• Work to be completed:
Beneath this task is a listing; retype all of it exactly.

• Input for this task:
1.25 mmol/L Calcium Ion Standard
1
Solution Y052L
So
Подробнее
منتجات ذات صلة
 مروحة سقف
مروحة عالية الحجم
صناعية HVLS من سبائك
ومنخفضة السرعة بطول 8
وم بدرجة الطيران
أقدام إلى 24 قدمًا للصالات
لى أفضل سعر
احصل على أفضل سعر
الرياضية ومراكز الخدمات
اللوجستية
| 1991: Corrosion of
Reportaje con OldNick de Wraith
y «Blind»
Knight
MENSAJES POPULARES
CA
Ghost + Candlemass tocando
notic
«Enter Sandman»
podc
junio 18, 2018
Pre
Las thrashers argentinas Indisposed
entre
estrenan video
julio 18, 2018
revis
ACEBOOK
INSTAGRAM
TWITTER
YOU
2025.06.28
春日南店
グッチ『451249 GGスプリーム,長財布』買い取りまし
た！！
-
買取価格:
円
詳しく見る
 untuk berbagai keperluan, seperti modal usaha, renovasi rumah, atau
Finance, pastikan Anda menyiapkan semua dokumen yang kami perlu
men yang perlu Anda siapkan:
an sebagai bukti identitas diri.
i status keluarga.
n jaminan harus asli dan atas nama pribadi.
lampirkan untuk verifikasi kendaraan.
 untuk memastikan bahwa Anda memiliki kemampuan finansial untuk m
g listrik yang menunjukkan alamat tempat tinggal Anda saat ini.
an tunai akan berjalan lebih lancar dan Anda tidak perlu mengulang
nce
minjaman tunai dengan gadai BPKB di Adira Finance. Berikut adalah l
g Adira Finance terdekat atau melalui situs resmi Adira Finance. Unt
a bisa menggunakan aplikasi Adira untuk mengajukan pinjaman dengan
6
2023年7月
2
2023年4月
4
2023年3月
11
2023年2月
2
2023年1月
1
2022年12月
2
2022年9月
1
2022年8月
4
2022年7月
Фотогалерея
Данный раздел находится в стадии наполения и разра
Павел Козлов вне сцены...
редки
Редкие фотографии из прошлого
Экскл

• Solution:
1.25 mmol/L Calcium Ion Standard
1
Solution Y052L
So
Подробнее
منتجات ذات صلة
 مروحة سقف
مروحة عالية الحجم
صناعية HVLS من سبائك
ومنخفضة السرعة بطول 8
وم بدرجة الطيران
أقدام إلى 24 قدمًا للصالات
لى أفضل سعر
احصل على أفضل سعر
الرياضية ومراكز الخدمات
اللوجستية
| 1991: Corrosion of
Reportaje con OldNick de Wraith
y «Blind»
Knight
MENSAJES POPULARES
CA
Ghost + Candlemass tocando
notic
«Enter Sandman»
podc
junio 18, 2018
Pre
Las thrashers argentinas Indisposed
entre
estrenan video
julio 18, 2018
revis
ACEBOOK
INSTAGRAM
TWITTER
YOU
2025.06.28
春日南店
グッチ『451249 GGスプリーム,長財布』買い取りまし
た！！
-
買取価格:
円
詳しく見る
 untuk berbagai keperluan, seperti modal usaha, renovasi rumah, atau
Finance, pastikan Anda menyiapkan semua dokumen yang kami perlu
men yang perlu Anda siapkan:
an sebagai bukti identitas diri.
i status keluarga.
n jaminan harus asli dan atas nama pribadi.
lampirkan untuk verifikasi kendaraan.
 untuk memastikan bahwa Anda memiliki kemampuan finansial untuk m
g listrik yang menunjukkan alamat tempat tinggal Anda saat ini.
an tunai akan berjalan lebih lancar dan Anda tidak perlu mengulang
nce
minjaman tunai dengan gadai BPKB di Adira Finance. Berikut adalah l
g Adira Finance terdekat atau melalui situs resmi Adira Finance. Unt
a bisa menggunakan aplikasi Adira untuk mengajukan pinjaman dengan
6
2023年7月
2
2023年4月
4
2023年3月
11
2023年2月
2
2023年1月
1
2022年12月
2
2022年9月
1
2022年8月
4
2022年7月
Фотогалерея
Данный раздел находится в стадии наполения и разра
Павел Козлов вне сцены...
редки
Редкие фотографии из прошлого
Экскл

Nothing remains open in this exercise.